Discover the latest advancements in metastatic castration-resistant prostate cancer care, including personalized treatment strategies and emerging therapies.
The authors
Emerging agents targeting novel oncogenic pathways are increasingly available options for patients with metastatic castration-resistant prostate cancer (mCRPC). Here are 3 things you should know about advancing mCRPC care.
1 Treatment sequencing and personalization remain central to mCRPC management.
Standard-of-care systemic therapies for mCRPC include androgen receptor pathway inhibitors (ARPIs), chemotherapy, radiopharmaceuticals, and PARP inhibitors (Figure 1).1 A phase 2 crossover trial (NCT02125357) showed that treatment sequence matters: abiraterone followed by enzalutamide was more effective than the reverse.2 In this trial of 202 patients, group A (abiraterone ➔ enzalutamide) had a longer time to second prostate-specific antigen (PSA) progression (median 19.3 vs 15.2 months; HR, 0.66; P = .036) vs group B (enzalutamide ➔ abiraterone) and more frequent declines in PSA (≥ 30% on second-line therapy, 36% vs 4%; P < .0001). Grade 3/4 adverse events (AEs) included hypertension (27% vs 18%, respectively) and fatigue (10% vs 4%, respectively).
As with other cancers, precision medicine based on prior therapies, such as exposure to treatments for hormone-sensitive PC, tumor molecular profiles, symptoms, and comorbidities, is a goal in mCRPC. In 150 patients with mCRPC, aberrations in ETS genes, AR, TP53, and PTEN were found in 40% to 60% of cases.3 Genetic alterations in DNA repair pathways, including BRCA1/2 and ATM, occurred in 19.3% of cases. Pathogenic germline aberrations were found in 8% to 10% of patients. In total, 89% of these tumors harbored an actionable alteration that could inform individualized treatment plans.
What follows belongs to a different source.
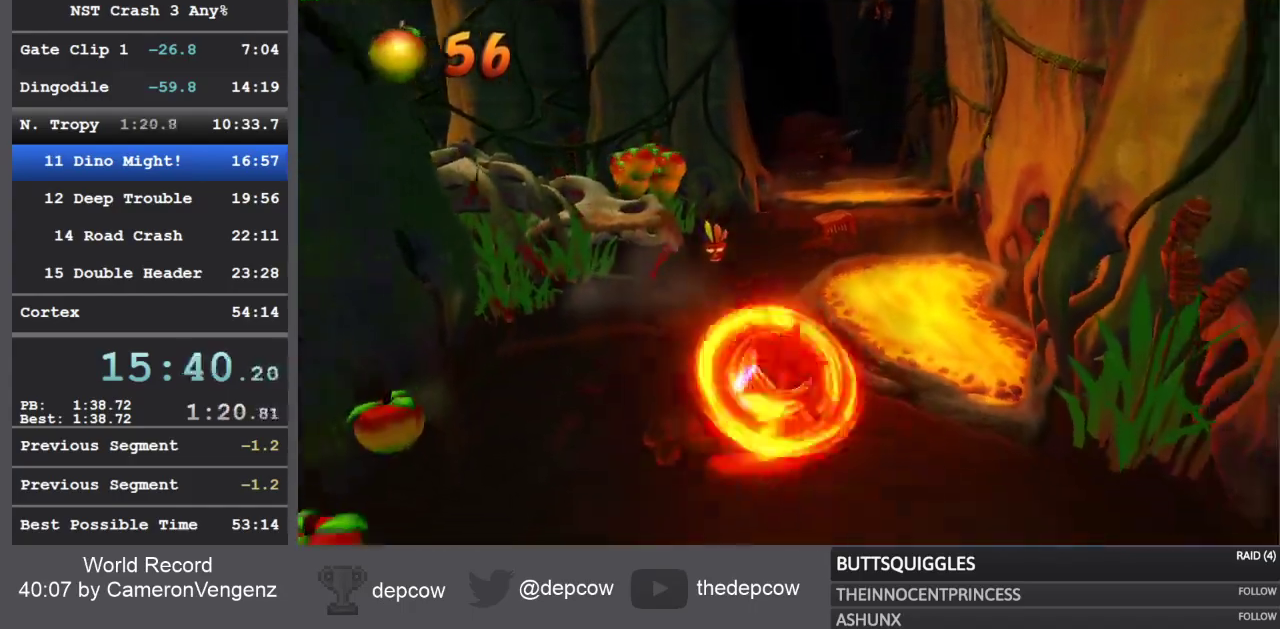
{"dt_ms": 1000, "buttons": ["R1"], "left_stick": "down", "right_stick": "center"}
FIGURE 1. Treatment Options for Metastatic Castration-Resistant Prostate Cancer1
2 EZH2 plays a prominent role in lineage plasticity and is a promising epigenetic target in neuroendocrine prostate
cancer (NEPC).
EZH2 has emerged as an actionable target in mCRPC, particularly in the progression to androgen-independent NEPC.4 In prostate cancer, EZH2 is often overexpressed.5 As part of the PRC2 complex, EZH2 silences developmental genes via methylation, promoting lineage plasticity (Figure 2).6 Additionally, EZH2 can independently interact with AR transcriptional machinery to drive cell cycle gene expression, contributing to androgen resistance.7
In murine models, EZH2 modulation also enhanced responses to anti–CTLA-4 therapy.8 Synergy has been noted between EZH2 and PARP or AKT inhibition.9,10 Although EZH2 inhibitors are FDA-approved for epithelioid sarcoma and follicular lymphoma, clinical results in mCRPC have been inconclusive.11,12
FIGURE 2. EZH2-Mediated Gene Silencing Contributes to Lineage Plasticity6
3 Novel therapies are expanding options beyond ARPIs and PARP inhibitors.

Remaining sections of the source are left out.